#### Working data ####
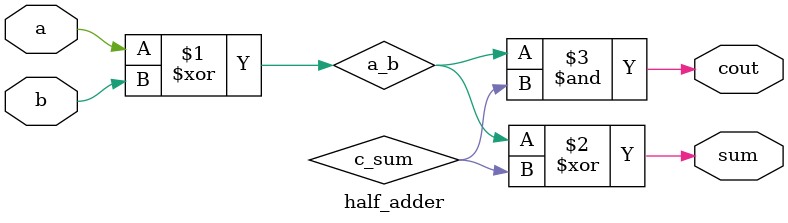
<source format=v>
module half_adder( 
input a, b,
output cout, sum );
wire a_b, c_sum;
xor( a_b, a, b );
xor( sum, a_b, c_sum );
and( cout, a_b, c_sum );
endmodule

</source>
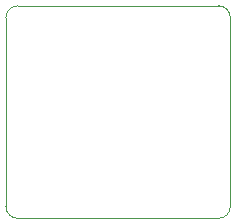
<source format=gbr>
%TF.GenerationSoftware,KiCad,Pcbnew,8.0.6*%
%TF.CreationDate,2024-12-01T12:36:53+01:00*%
%TF.ProjectId,daughter_board,64617567-6874-4657-925f-626f6172642e,rev?*%
%TF.SameCoordinates,Original*%
%TF.FileFunction,Profile,NP*%
%FSLAX46Y46*%
G04 Gerber Fmt 4.6, Leading zero omitted, Abs format (unit mm)*
G04 Created by KiCad (PCBNEW 8.0.6) date 2024-12-01 12:36:53*
%MOMM*%
%LPD*%
G01*
G04 APERTURE LIST*
%TA.AperFunction,Profile*%
%ADD10C,0.050000*%
%TD*%
G04 APERTURE END LIST*
D10*
X175514597Y-48187159D02*
G75*
G02*
X176514641Y-49187159I3J-1000041D01*
G01*
X157514597Y-49187159D02*
G75*
G02*
X158514597Y-48187097I1000103J-41D01*
G01*
X175514597Y-66187159D02*
X158514597Y-66187159D01*
X176514597Y-49187159D02*
X176514597Y-65187159D01*
X158514597Y-66187159D02*
G75*
G02*
X157514641Y-65187159I3J999959D01*
G01*
X157514597Y-65187159D02*
X157514597Y-49187159D01*
X176514597Y-65187159D02*
G75*
G02*
X175514597Y-66187097I-999897J-41D01*
G01*
X158514597Y-48187159D02*
X175514597Y-48187159D01*
M02*

</source>
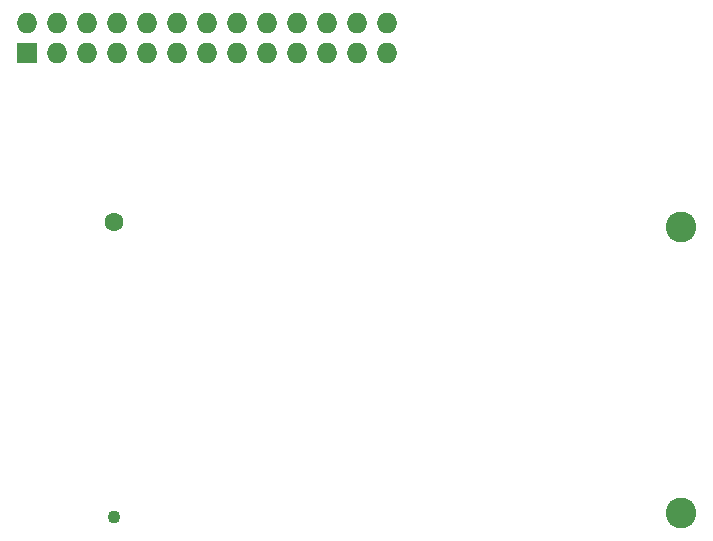
<source format=gbs>
%TF.GenerationSoftware,KiCad,Pcbnew,5.99.0-unknown-140f4a8d21~125~ubuntu20.04.1*%
%TF.CreationDate,2021-04-01T23:20:44+02:00*%
%TF.ProjectId,pi-hat-lorawan-gateway-minipci,70692d68-6174-42d6-9c6f-726177616e2d,rev?*%
%TF.SameCoordinates,Original*%
%TF.FileFunction,Soldermask,Bot*%
%TF.FilePolarity,Negative*%
%FSLAX46Y46*%
G04 Gerber Fmt 4.6, Leading zero omitted, Abs format (unit mm)*
G04 Created by KiCad (PCBNEW 5.99.0-unknown-140f4a8d21~125~ubuntu20.04.1) date 2021-04-01 23:20:44*
%MOMM*%
%LPD*%
G01*
G04 APERTURE LIST*
%ADD10R,1.727200X1.727200*%
%ADD11O,1.727200X1.727200*%
%ADD12C,1.600000*%
%ADD13C,2.600000*%
%ADD14C,1.100000*%
G04 APERTURE END LIST*
D10*
%TO.C,Con1*%
X106450000Y-74450000D03*
D11*
X106450000Y-71910000D03*
X108990000Y-74450000D03*
X108990000Y-71910000D03*
X111530000Y-74450000D03*
X111530000Y-71910000D03*
X114070000Y-74450000D03*
X114070000Y-71910000D03*
X116610000Y-74450000D03*
X116610000Y-71910000D03*
X119150000Y-74450000D03*
X119150000Y-71910000D03*
X121690000Y-74450000D03*
X121690000Y-71910000D03*
X124230000Y-74450000D03*
X124230000Y-71910000D03*
X126770000Y-74450000D03*
X126770000Y-71910000D03*
X129310000Y-74450000D03*
X129310000Y-71910000D03*
X131850000Y-74450000D03*
X131850000Y-71910000D03*
X134390000Y-74450000D03*
X134390000Y-71910000D03*
X136930000Y-74450000D03*
X136930000Y-71910000D03*
%TD*%
D12*
%TO.C,Con2*%
X113770000Y-88750000D03*
D13*
X161820000Y-89150000D03*
D14*
X113770000Y-113750000D03*
D13*
X161820000Y-113350000D03*
%TD*%
M02*

</source>
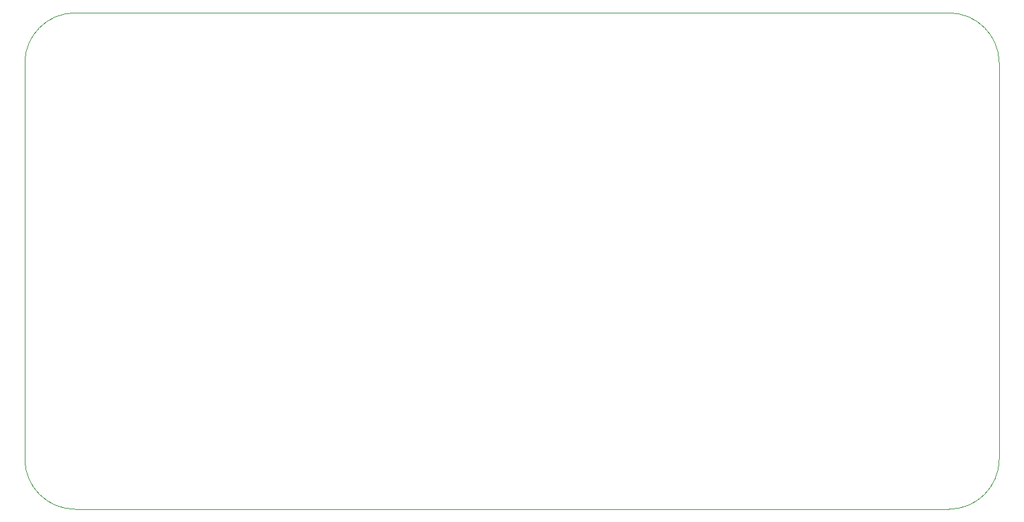
<source format=gm1>
G04 #@! TF.GenerationSoftware,KiCad,Pcbnew,7.0.9*
G04 #@! TF.CreationDate,2024-01-16T00:29:48+00:00*
G04 #@! TF.ProjectId,AryA-Macropad,41727941-2d4d-4616-9372-6f7061642e6b,1.0*
G04 #@! TF.SameCoordinates,Original*
G04 #@! TF.FileFunction,Profile,NP*
%FSLAX46Y46*%
G04 Gerber Fmt 4.6, Leading zero omitted, Abs format (unit mm)*
G04 Created by KiCad (PCBNEW 7.0.9) date 2024-01-16 00:29:48*
%MOMM*%
%LPD*%
G01*
G04 APERTURE LIST*
G04 #@! TA.AperFunction,Profile*
%ADD10C,0.100000*%
G04 #@! TD*
G04 APERTURE END LIST*
D10*
X80168750Y-57943750D02*
G75*
G03*
X73818750Y-64293750I0J-6350000D01*
G01*
X73818750Y-114300000D02*
X73818750Y-64293750D01*
X80168750Y-120650000D02*
X190500000Y-120650000D01*
X196850000Y-114300000D02*
X196850000Y-64293750D01*
X80168750Y-57943750D02*
X190500000Y-57943750D01*
X190500000Y-120650000D02*
G75*
G03*
X196850000Y-114300000I0J6350000D01*
G01*
X73818750Y-114300000D02*
G75*
G03*
X80168750Y-120650000I6350000J0D01*
G01*
X196850050Y-64293750D02*
G75*
G03*
X190500000Y-57943750I-6350050J-50D01*
G01*
M02*

</source>
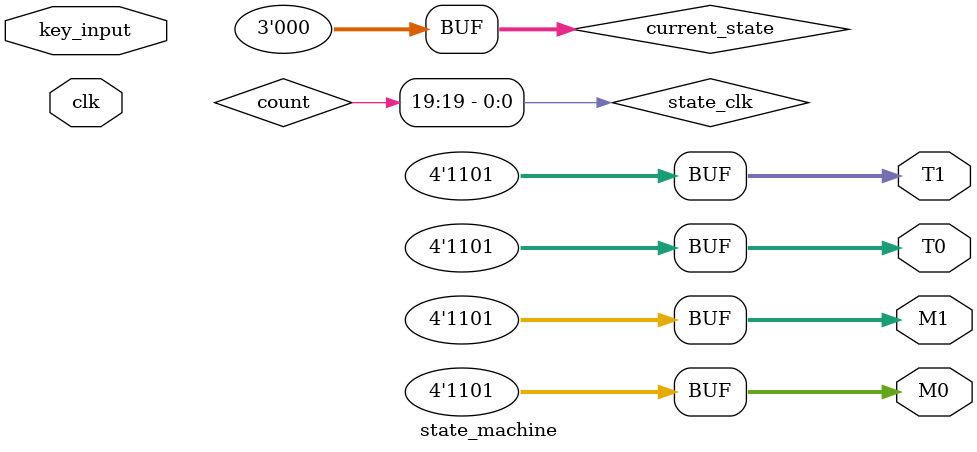
<source format=v>
	module state_machine(clk,key_input,M1,M0,T1,T0);
	input clk;
	input [3:0] key_input;
	output reg [3:0] M1,M0,T1,T0;

	//分频
	reg [19:0]count;
	always @ (posedge clk)
		count <= count + 1'b1;
	wire state_clk = count[19];
		
	reg [6:0] Money,Time;
	reg [6:0] TD;
	
	always@ (current_state or Money) begin
		case(current_state)
			INITIAL:begin
				M1 <= 4'b1101;
				M0 <= 4'b1101;
			end
			default:begin
				M1 <= Money/10;
				M0 <= Money%10;
			end
		endcase
	end

	always@ (current_state or Time) begin
		case(current_state)
			INITIAL:begin
				T1 <= 4'b1101;
				T0 <= 4'b1101;
			end
			default:begin
				T1 <= Time/10;
				T0 <= Time%10;
			end
		endcase
	end
	
	//定义状态
	reg [2:0] current_state,next_state;
	parameter INITIAL = 0, START = 1, ONE = 2, TWO = 3, CHARGE = 4;
	
	always@ (posedge state_clk)		// 状态方程
		current_state <= next_state;
		
	always@ (current_state, key_input) begin 	//驱动方程
		case(current_state)
			INITIAL:
				if(key_input == 4'hA)
					next_state <= START;
				else
					next_state <= INITIAL;
			START:
				if(TD == 0)
					next_state <= INITIAL;
			   else if(key_input>=1 && key_input<=9)
					next_state <= ONE;
				else
					next_state <= START;
			ONE:
				case(key_input)
					4'hB: next_state <= START;	//清零
					4'hC: next_state <= CHARGE;//确认
					4'hF: next_state <= ONE;	//无效
					default: next_state <= TWO;//再输一位数
				endcase
			TWO:
				case(key_input)
					4'hC: next_state <= CHARGE;
					4'hB: next_state <= START;
					default: next_state <= TWO;
				endcase
			CHARGE:
				if(T1 == 4'h0 && T0 == 4'h0)	//充电完成
					next_state <= START;
				else
					next_state <= CHARGE;
			default:current_state <= INITIAL;
		endcase
	end
	
	//计算总钱数
	reg [3:0] prevkey;
	always@ (posedge state_clk) begin
		case(next_state)
			START:
				Money <= 0;
			ONE:
				if(key_input != prevkey && prevkey != 15 && prevkey != 13)	//输入从有效数值变为无效值1111时，Money菜改变
					Money <= prevkey;
			TWO:
				if(key_input != prevkey && prevkey != 15 && prevkey != 13)
				begin
					if(Money < 2)
						Money <= 10*Money + prevkey;
					else if(M1 == 0)
						Money <= 20;
				end
			CHARGE:
				Money <= Money;
		endcase
		prevkey <= key_input;
	end
	
	//充电倒计时
	reg [2:0] cnt;
	always@ (posedge state_clk) begin
		case(current_state)
			CHARGE:
				begin
					cnt <= cnt + 1'b1;		//降低计数频率
					if(cnt == 0) Time <= Time -1'b1;
				end
			default:
				Time <= 2*Money;
		endcase
	end
	
	//10s倒计时
	reg [3:0] cnt1;
	always@ (posedge state_clk) begin
		case(current_state)
			START:
				begin
					cnt1 <= cnt1 + 1'b1;
					if(cnt1 == 0) TD <= TD - 1'b1;
				end
			default:
				TD <= 111000;
		endcase
	end
	
endmodule
</source>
####
Instructions for the task:
State only the number of lines above that contain the word "count".

Response:
3